The last time the two sides met.
In common with several other Countries in the Caribbean, Baseball is Venezuela’s game. And as much a Caribbean Nation as a South American one, Venezuela is historically the weakest team in the CONMEBOL federation, never qualifying for a World Cup and with a best placing of fifth in the Copa America, in 1967. But football has increased in prominence of late – Venezuela did a fine job of hosting the last Copa America tournament, in 2007 – and the team’s results and performances improved throughout the 2000s to the point that while Brazil and Argentina might still see them as whipping boys, they are taken more seriously by the other teams in the continent.
They defeated Ecuador and Colombia at home in the Qualifiers for the 2010 World Cup, drew with both Brazil and Chile away, and finished eighth, above Peru and Bolivia.

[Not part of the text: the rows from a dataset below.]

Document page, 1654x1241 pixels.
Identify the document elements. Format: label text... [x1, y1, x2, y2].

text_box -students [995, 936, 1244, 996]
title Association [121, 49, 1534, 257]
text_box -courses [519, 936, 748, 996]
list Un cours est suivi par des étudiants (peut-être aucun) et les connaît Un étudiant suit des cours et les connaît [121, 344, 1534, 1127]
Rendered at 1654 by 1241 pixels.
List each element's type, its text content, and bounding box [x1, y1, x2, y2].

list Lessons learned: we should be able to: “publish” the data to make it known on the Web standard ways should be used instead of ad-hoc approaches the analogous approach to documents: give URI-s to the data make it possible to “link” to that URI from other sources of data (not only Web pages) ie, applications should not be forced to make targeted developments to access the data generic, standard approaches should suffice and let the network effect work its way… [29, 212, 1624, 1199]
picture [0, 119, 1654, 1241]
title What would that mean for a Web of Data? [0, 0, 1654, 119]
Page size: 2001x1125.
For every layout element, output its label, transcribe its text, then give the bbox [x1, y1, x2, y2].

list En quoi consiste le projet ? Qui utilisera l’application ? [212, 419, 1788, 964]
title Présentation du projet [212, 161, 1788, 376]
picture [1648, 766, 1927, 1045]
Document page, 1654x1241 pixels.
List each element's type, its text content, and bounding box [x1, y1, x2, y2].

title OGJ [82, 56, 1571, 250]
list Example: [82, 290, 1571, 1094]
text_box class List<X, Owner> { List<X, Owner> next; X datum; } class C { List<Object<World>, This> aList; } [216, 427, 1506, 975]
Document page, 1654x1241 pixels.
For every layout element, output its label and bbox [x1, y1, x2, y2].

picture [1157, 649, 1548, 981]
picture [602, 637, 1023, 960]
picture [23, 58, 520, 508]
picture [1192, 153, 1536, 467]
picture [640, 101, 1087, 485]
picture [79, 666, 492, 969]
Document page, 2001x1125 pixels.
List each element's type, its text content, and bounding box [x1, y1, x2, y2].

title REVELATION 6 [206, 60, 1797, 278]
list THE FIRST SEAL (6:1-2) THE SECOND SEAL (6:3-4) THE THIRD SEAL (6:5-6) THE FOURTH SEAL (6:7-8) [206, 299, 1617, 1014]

Young coach César Farías has a solid squad with a good mix of youth and experience to draw on. Indeed, the core of this Venezuelan team has been together since the 1999 Copa, and that familiarity shows in the spirit and energy of their play. Unlike Bolivia, they play an aggressive, attacking brand of football, unless faced with the perceived might of either of the South American giants, when they tend to play on the counterattack. Their formation is generally 4-3-3.
Venezuela – nicknamed ‘La Vinotinto” or “the burgundy” – does have a handful of marquee players who have all made credible careers abroad. For more than a decade record caps-holder Jose Manuel Rey has been the mainstay of their defence, but an injury to him leaves them with little experience in that area. In attack, they do possess some class and serious firepower, however.
Juan Arango (above) is probably his country’s greatest ever football player, and at 31 is still captain, playmaker and chief creator. Currently with Borussia Mönchengladbach, he spent the majority of his career in Mexico and latterly at Mallorca in Spain. His invention is crucial for Giancarlo Maldonado, the striker who is Venezuela’s record goalscorer with 20 goals from 53 games. He is a wanderer, having played in Chile, Uruguay, Venezuela, Spain and the US during his career and is currently with Atlante of Mexico. Quite a technical number nine, he scores a lot with flicks, dinks and placed shots, but is opportunistic; you’ll see him nab headers and tap-ins too. He is supported in the wide positions by Nicolas Fedor – of Getafe – and José Salomón Rondón, who just scored a goal every second game for Malaga in La Liga, attracting the interest of Arsenal amongst others. All three present a significant goal threat, aided by the probing of Arango from midfield.
Perhaps the most exciting thing about this Venezuela side, however, is the young talent threatening to break through in midfield. Yohandry Orozco acquired YouTube celebrity a few months ago when he scored a marvellous solo goal (below) against Peru at the South American Under 20 Championships, waltzing from his own half with the ball, beating at least four players before putting it in the top corner from outside the box.
He has a handful of senior caps and a big reputation, having signed for Wolfsburg in January. He could be the young star to break through at the tournament.
For his teammates, for all their recent improvement, they are in a tough group with Brazil, Paraguay and Ecuador and will likely struggle to survive the group stages, but you can expect their games to involve lots of goals at both ends.